8. Use Your Other Animals
While you may not keep chickens, goats, or pigs around to benefit your garden, there’s no reason they can’t help.

- Chickens: Chickens can clear gardens of weeds in-between seasons. They pull the weeds, eat the seeds, and till the soil. At the same time, they drop their waste into the garden. Just ensure you dig it in well and don’t plant there for a couple of months while the droppings mature.
- Worms: If you follow the steps in this article, you’ll create an environment that worms love. Avoid chemicals and pesticides, apply manure and plenty of organic matter and let nature’s plows get to work.
- Goats: Goats can help mow lawns and clear out weedy areas.

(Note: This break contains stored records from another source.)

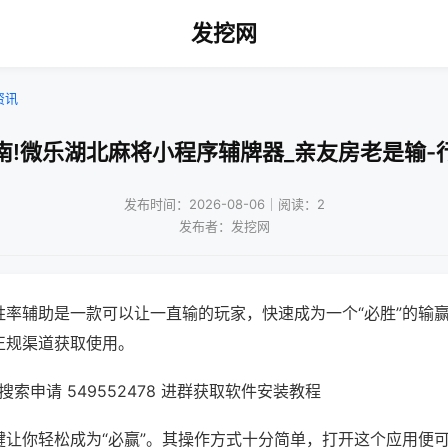
发挖网
资讯
南!微乐湖北麻将小程序辅牌器_亲友房老是输-
发布时间：2026-08-06｜阅读：2
发布者：发挖网
胜率辅助是一款可以让一直输的玩家，快速成为一个“必胜”的输
正规渠道获取使用。
索申请 549552478 进群获取软件安装教程
键让你轻松成为“必赢”。其操作方式十分简单，打开这个应用便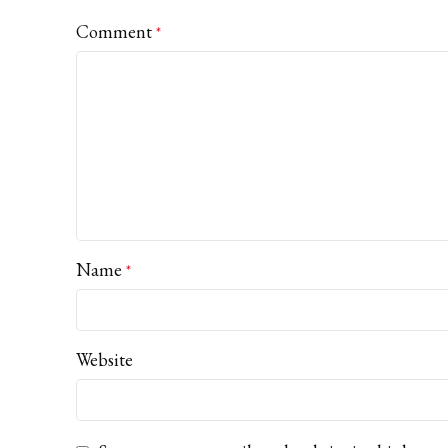
Comment
*
Name
*
Website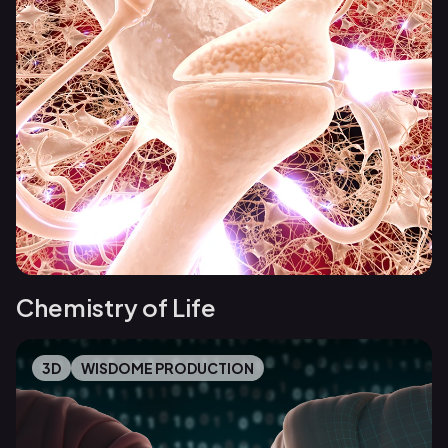
Chemistry of Life
3D
WISDOME PRODUCTION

- Pigs: Swines get a bad rap in the garden, but they can be useful. Allow them to shuffle, dig, and poop in a garden bed in order to prep it for planting. Make sure to work in the manure.
9. Plant a Food Forest
Growing in a sustainable way like a food forest is as natural as you can get. Using layers of plants in a forest-like environment provides plants the ability to grow without chemicals or much input from you at all once the groundwork has been done.
Food forests grow and change with the seasons and attract birds and insects to balance the system.
Ease Into the Process
Choosing to garden in harmony with nature doesn’t need to be hard work. In fact, over time it should require less work as all the systems align.
You don’t need to implement the whole system all at once. Try a few steps at a time. Reduce chemicals with a goal of eliminating them. Plant the flowers that attract the insects you need.
As each step succeeds, move to the next one you feel like doing. Over time you will move to a gardening system in harmony with nature.